# 1995 (ish) Voodoo Wanga Build



## MassgraveX (Mar 20, 2008)

Hi!

Recently built up this mid-nineties Joe Murray era frame for my wife as a Burley puller. I'm pretty happy with the way she looks and rides. It's super comfortable. Frame is paired with a similar era Spinner fork that was stock on a mid nineties Independent Fabrication.

The frame was just freshly powder coated and frame-savered and wrapped in new decals from Voodoo. I have yet to re-install the headbadge however. The headtube isn't tapped, should I just use some superglue? 

Anyway, its beautiful and rides super smooth but it's too small for it's intended rider (my wife). The frame is a size medium. Even with a 350mm layback post and a 110mm stem, it's still too small for her. Do you guys/gals think I should get a 410mm layback Thomson and put on a 120/130mm stem?

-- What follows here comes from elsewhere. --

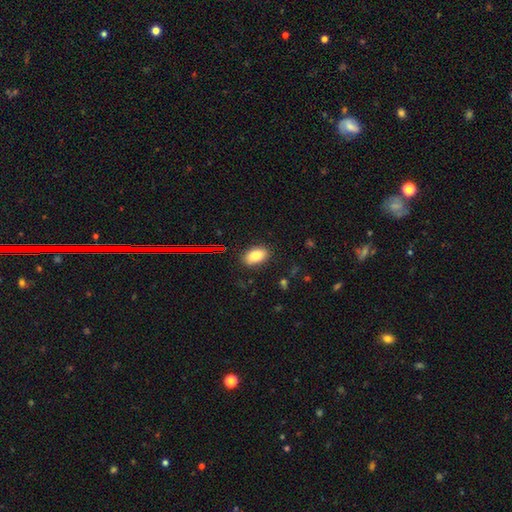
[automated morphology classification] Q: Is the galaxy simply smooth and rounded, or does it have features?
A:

Personally, I think that would detract from the aesthetics of this piece.

My other option is to start from scratch and try and get a large in the same frame. Here's where the spam comes in. Moderators, if this is inappropriate, please let me know and I'll delete it.

Anyone want to trade a similar frame set in a larger size? Would come with seatpost, salsa collar, frame, headset, fork, and stem. 


Anyway, advice is also needed as to my next steps...

Thanks and happy trails!


----------



## logbiter (Dec 30, 2003)

looks nice! I don't think a longer stem would detract & fine for a trailer puller. The thomson posts don't have much layback (5/8"?), 
It's getting harder to find seatposts with lots of offset (>20mm), but they're out there (eg-raceface, ritchey, nitto, salsa shaft, FSA, 3T, Paul's, easton ea70 (old style clamp), truvativ). Of course, you may get into knee/pedaling issues with too much offset.


----------



## girlonbike (Apr 24, 2008)

Just take out the reference to selling it or that it's for sale. 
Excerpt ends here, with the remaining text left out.